A stuffy conference room is about as far away from a baseball field as you can get. The antiseptic nature of board rooms and what is thought to be the typical activity carried out in them could be easily described as “not baseball.”
In February or March in the Midwest however, the weather on the outside of these corporate looking and feeling bubbles can be as unpredictable as anything a stock market or profit sharing report could cook up.
Rather than finding one of these boys of summer in their natural environment, sometimes it is necessary to steal a room filled with a large, wooden table surrounded by chairs and audio video equipment to get a minute or two with one of them. At least this one has sports awards to cover the four walls like wallpaper and looks out over an area where basketball is practiced and played.

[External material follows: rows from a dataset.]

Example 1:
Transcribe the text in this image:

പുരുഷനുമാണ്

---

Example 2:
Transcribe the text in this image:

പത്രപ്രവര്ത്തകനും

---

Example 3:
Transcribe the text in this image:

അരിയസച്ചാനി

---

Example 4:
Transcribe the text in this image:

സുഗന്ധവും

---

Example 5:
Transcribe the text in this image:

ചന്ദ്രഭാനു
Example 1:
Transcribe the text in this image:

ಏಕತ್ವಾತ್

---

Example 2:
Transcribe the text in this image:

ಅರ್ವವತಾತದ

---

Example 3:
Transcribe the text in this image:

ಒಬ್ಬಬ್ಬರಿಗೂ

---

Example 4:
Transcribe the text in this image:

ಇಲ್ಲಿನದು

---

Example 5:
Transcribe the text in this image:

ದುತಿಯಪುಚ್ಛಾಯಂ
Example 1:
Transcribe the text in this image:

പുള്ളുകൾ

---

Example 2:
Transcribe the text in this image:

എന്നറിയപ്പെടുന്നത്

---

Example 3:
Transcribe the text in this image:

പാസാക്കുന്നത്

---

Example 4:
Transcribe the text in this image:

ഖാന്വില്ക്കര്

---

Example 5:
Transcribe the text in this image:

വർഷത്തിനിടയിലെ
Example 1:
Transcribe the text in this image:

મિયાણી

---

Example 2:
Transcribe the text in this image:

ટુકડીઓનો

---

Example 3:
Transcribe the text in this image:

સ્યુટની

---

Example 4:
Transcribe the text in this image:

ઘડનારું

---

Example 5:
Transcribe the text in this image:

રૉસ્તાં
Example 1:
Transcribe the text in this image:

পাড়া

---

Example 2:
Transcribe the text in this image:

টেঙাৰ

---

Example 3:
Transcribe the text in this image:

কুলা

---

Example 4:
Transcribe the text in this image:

At Park, students come and go. They enroll and graduate. The same goes for athletes. They’ll get drafted now and again or play overseas. The future of what lies beyond Parkville may be a giant question mark looming, however what remains the same is each new faces emerge from all of the teams within the athletic program.
Wes Moody strolls into a cramped conference room with a quiet confidence of someone who knows what he brings to the table and where he might be going. His shaved head is hidden under a wide-billed Park baseball hat, which is ready for warmer days under a catchers helmet and mask. You may not think it now, but in Missouri during the month of May it can actually get warm.
Talking about the weather can be one of the lowest common denominators in terms of conversation, but Moody is comfortable with talking about something he is accustomed to around these parts.